Court Overturns New Jersey’s PARCC Graduation Requirement

A state appellate court ruled unanimously on Monday against the New Jersey Department of Education’s requirement that students pass two assessments before they graduate.

Unfortunately, it is due to the number of tests required, not the requirement itself. The Associated Press reports:

The unanimous decision was made public Monday but won’t take effect for 30 days. It invalidates the state Department of Education’s requirement that students must pass standardized exams —commonly known as the PARCC tests — in Algebra I and English.

The three-judge panel found the requirement — which was approved in 2016 and was due to take effect with the class of 2020 — doesn’t match a state law that requires students to pass just a single test in 11th grade in order to graduate.

“We do not intend to micromanage the administration of the proficiency examination mandated by the (law),” the judges wrote in their 21-page opinion.
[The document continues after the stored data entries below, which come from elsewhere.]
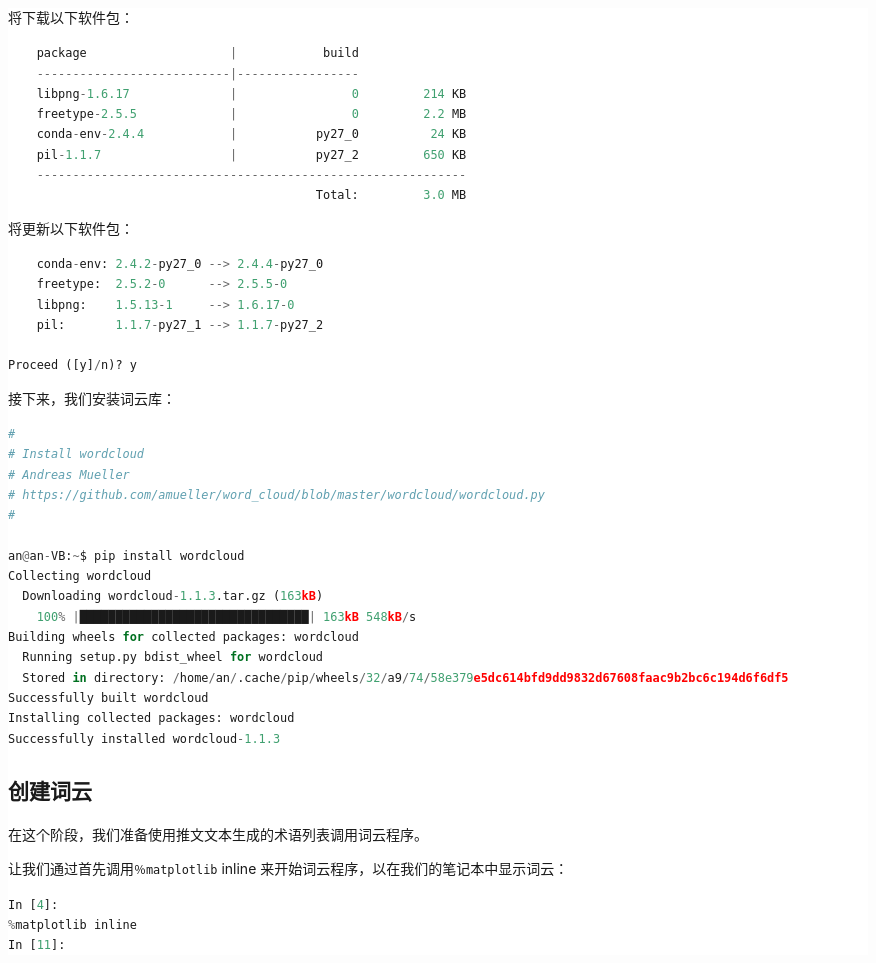 将下载以下软件包：

```py
    package                    |            build
    ---------------------------|-----------------
    libpng-1.6.17              |                0         214 KB
    freetype-2.5.5             |                0         2.2 MB
    conda-env-2.4.4            |           py27_0          24 KB
    pil-1.1.7                  |           py27_2         650 KB
    ------------------------------------------------------------
                                           Total:         3.0 MB
```

将更新以下软件包：

```py
    conda-env: 2.4.2-py27_0 --> 2.4.4-py27_0
    freetype:  2.5.2-0      --> 2.5.5-0     
    libpng:    1.5.13-1     --> 1.6.17-0    
    pil:       1.1.7-py27_1 --> 1.1.7-py27_2

Proceed ([y]/n)? y
```

接下来，我们安装词云库：

```py
#
# Install wordcloud
# Andreas Mueller
# https://github.com/amueller/word_cloud/blob/master/wordcloud/wordcloud.py
#

an@an-VB:~$ pip install wordcloud
Collecting wordcloud
  Downloading wordcloud-1.1.3.tar.gz (163kB)
    100% |████████████████████████████████| 163kB 548kB/s 
Building wheels for collected packages: wordcloud
  Running setup.py bdist_wheel for wordcloud
  Stored in directory: /home/an/.cache/pip/wheels/32/a9/74/58e379e5dc614bfd9dd9832d67608faac9b2bc6c194d6f6df5
Successfully built wordcloud
Installing collected packages: wordcloud
Successfully installed wordcloud-1.1.3
```

## 创建词云

在这个阶段，我们准备使用推文文本生成的术语列表调用词云程序。

让我们通过首先调用`％matplotlib` inline 来开始词云程序，以在我们的笔记本中显示词云：

```py
In [4]:
%matplotlib inline
In [11]:
```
The 30-day delay for the ruling to take effect gives the state time to appeal to the state Supreme Court if it wants and avoids disrupting any ongoing statewide administration of proficiency examinations.

I would not be surprised if the state argues that PARCC is, in reality, one test, and the Algebra I and English tests, are just sections in that one assessment.

So, I would not get excited that the graduation requirement is gone for good. The PARCC graduation requirement in New Jersey has been an impediment to the opt-out movement in the state. Parents should be able to determine whether their student takes a standardized assessment like this, not the state.

It’s unfortunate the court did not recognize that.

One thought on “Court Overturns New Jersey’s PARCC Graduation Requirement

  1. Four tests are required for graduation in Texas…English I and II, biology, and algebra I. There is no getting out of it. Shane writes, “Parents should be able to determine whether their student takes a standardized assessment like this, not the state.” I couldn’t agree more. But, the state(s) don’t really care about what parents want for their own kids unless it suits the state/district/school.